NDP housing critic Jessica Bell pointed to a finding from the ombudsman that as of February this year, landlord applications were being scheduled for a hearing within six to nine months, while tenant applications could take up to two years.
“This is discrimination and we urge the (Progressive) Conservatives to immediately step in and fix this injustice,” she said.
“Ontarians deserve to have a Landlord and Tenant Board that provides a fast and fair hearing to everyone within 30 days. That is the Landlord and Tenant Board’s own standard.”
Part of the problem is a shortage of adjudicators, compounded by a cumbersome appointment and training process, Dube said. The ombudsman noted that the government has pledged to appoint 40 more adjudicators and he urged it to act quickly.
The executive chair and executive director of Tribunals Ontario – which oversees the Landlord and Tenant Board – issued a joint statement saying the board had already taken some actions to address delays, such as implementing an online application system and streamlining processes, but there is more work to do.
“With the new resources we’ve been allocated by the government of Ontario and plans we have underway, many of the report’s recommendations are being addressed,” Sean Weir and Harry Gousopoulos wrote.
“We are confident that significant inroads into the backlog will be made this fiscal year.”
The board, which receives about 80,000 applications a year, initially attributed delays to a reduction in new adjudicators due to the 2018 change in government that saw appointments slow down, Dube said.
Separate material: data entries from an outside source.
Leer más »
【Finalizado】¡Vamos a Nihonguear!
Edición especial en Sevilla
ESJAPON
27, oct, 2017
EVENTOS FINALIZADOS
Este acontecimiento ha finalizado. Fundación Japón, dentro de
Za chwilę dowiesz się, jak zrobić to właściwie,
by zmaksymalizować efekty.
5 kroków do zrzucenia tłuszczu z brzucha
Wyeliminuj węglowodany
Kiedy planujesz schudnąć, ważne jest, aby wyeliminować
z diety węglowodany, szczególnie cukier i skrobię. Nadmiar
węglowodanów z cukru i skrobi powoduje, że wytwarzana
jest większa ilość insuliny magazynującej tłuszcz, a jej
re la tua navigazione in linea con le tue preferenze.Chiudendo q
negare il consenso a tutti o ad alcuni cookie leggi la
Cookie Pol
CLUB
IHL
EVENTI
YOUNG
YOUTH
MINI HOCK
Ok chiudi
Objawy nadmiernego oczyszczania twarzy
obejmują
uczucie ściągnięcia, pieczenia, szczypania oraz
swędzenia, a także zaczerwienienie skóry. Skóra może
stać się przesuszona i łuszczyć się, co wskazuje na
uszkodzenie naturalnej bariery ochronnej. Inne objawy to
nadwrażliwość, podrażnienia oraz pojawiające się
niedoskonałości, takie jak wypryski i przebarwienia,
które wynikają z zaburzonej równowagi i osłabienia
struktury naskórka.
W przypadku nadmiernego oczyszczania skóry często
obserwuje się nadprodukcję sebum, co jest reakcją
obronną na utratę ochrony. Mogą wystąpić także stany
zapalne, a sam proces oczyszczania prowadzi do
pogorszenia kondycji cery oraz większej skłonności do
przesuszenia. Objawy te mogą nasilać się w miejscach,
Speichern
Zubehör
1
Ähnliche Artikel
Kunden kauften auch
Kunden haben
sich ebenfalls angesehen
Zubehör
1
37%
But the board continued to struggle even after appointment numbers had stabilized, then the pandemic further complicated matters, the ombudsman said.
A statement from a spokesperson for the attorney general noted $6.5 million to hire more adjudicators and $28.5 million for a new case management system for Tribunals Ontario, but suggested the ombudsman’s report did not tell the full story.
“We are currently reviewing the report, which examined the Landlord Tenant Board (LTB) at a previous moment in time that does not reflect the ongoing work that the Ministry and at Tribunals Ontario is doing to address delays,” Andrew Kennedy wrote.
Dube said both the board and the government have accepted his recommendations and have pledged to report back to his office on their progress in implementing them.